A pesar de que los primeros días me movía con torpeza entre las pilas de libros y apenas era capaz de saludar a las personas que entraban, había comenzado a sentir que aquel lugar era el indicado. De alguna forma extraña y algo mágica, me notaba anclado al suelo de la librería, de manera que, si alguien se fijaba mucho, no podría definir demasiado bien dónde terminaba ella y dónde empezaba yo. En los pasillos pulcros de la facultad, en cambio, me deslizaba como si las suelas de mis zapatos y las baldosas brillantes se repelieran.
En el fondo, agradecía no ser más que otra de las cientos de personas en la universidad, porque me permitía no estar allí tanto como debiera y que nadie se diera cuenta. En la librería invertía mejor mi tiempo.
Terminé las tareas pendientes y, aun habiéndome extendido más de lo necesario en cada una de ellas, me encontré con el tiempo justo para llegar a la universidad y dejarme caer en uno de los pupitres.

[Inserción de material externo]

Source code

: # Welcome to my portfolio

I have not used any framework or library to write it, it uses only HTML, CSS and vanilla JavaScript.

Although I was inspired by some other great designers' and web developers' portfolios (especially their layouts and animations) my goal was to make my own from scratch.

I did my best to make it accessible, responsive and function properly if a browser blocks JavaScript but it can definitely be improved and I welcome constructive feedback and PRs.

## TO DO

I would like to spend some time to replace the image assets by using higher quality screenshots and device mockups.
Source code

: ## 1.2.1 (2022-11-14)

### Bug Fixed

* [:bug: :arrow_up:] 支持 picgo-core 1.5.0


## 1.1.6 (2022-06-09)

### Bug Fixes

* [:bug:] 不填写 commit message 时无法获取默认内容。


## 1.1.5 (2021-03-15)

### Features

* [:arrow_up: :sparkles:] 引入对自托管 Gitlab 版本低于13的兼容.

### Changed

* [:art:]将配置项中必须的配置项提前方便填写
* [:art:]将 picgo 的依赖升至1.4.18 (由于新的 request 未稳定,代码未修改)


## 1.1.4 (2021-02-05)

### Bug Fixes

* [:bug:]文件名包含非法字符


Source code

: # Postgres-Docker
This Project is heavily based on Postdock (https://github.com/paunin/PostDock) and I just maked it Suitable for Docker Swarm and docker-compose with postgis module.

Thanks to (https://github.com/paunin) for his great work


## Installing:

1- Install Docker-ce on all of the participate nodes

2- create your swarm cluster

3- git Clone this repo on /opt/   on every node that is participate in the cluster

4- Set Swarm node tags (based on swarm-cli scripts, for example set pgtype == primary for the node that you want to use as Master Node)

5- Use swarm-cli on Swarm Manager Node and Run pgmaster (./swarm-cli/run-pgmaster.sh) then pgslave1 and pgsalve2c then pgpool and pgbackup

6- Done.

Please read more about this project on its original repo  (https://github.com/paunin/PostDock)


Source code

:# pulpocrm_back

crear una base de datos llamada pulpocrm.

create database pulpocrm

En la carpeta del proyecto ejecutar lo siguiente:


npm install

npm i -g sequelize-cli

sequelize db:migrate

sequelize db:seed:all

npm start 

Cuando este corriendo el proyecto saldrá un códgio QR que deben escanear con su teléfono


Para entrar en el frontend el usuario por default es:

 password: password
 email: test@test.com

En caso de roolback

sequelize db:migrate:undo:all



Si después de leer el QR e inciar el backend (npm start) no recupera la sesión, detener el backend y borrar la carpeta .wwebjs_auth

Podría ir por Oli, por la promesa que destrocé; por recoger algunos pedazos de esta y tratar de unirlos otra vez, aunque los bordes no coincidieran.
Podía ir, pero no quería.
Y eso fue lo que hizo que mi cuerpo no me llevara al río para seguir su orilla hasta la universidad. Antes de que me diera cuenta, llegué a El Lienzo. Volví a sentir como si lo descubriera por primera vez. Lo había estado evitando las últimas semanas, por miedo a encontrarme otra vez soñando con convertirme en una de esas personas que veía ahí, con los lienzos en los caballetes o los cuadernos en las rodillas; con los pinceles apenas sostenidos en las manos y los dedos manchados de carboncillo. Si mantenía la mente ocupada en otras cosas, no tenía que recordar aquellos ojos azules y la decepción —de un tono más oscuro— en ellos.
Si hubieran sido algo más tangibles, el viento habría mecido los hilos escarlatas que se entrecruzaban y enredaban a nuestros pies.
La ausencia del mío parecía aligerar el ambiente.
Las acuarelas que guardaba en la cartera, entre los apuntes de unas clases a las que hacía días que no acudía, parecían pesar más allí que en la librería. Oteé el espacio para buscar un rincón tranquilo en el que poder sentarme y lo encontré en una de las esquinas contrarias de la plaza, con el fondo de un enorme mural que ilustraba el mar. En cuanto me senté en el suelo, apoyando la espalda contra la pared, saqué el cuaderno y las acuarelas con dedos temblorosos. Destapé el pequeño tarro de agua que llevaba siempre conmigo y dejé que el mundo se difuminara al humedecer el pincel. Fue como si todo a mi alrededor perdiera consistencia y se desvaneciera un poco, perdiendo opacidad.
No me di cuenta de su presencia hasta que se sentó a mi lado, sus rodillas pegadas a las mías y los ojos fijos en el dibujo. Aparté la mirada del boceto en el que había tratado de reflejar el ambiente acogedor de la librería. Antes de que Mark apareciera, casi podía sentir que seguía allí, que el viaje en metro no había sido más que una ensoñación.
—Hola —me saludó cuando lo miré—. ¿Qué tal estás?
Agité el pincel dentro del frasco de agua para quitarle los restos del último color y me encogí de hombros.
—Bien. —«Supongo», callé—. ¿Y tú?
—Bien.
Asentí, cruzando las manos por debajo de mis piernas, como si moviéndome pudiera deshacer la tensión que se había instalado entre nosotros. Todavía recordaba nuestro encuentro en la entrada de la Escuela y también la forma en la que hui, aunque él parecía haberlo olvidado y volvía a mostrar los hoyuelos de sus mejillas, hundiéndolas en una sonrisa.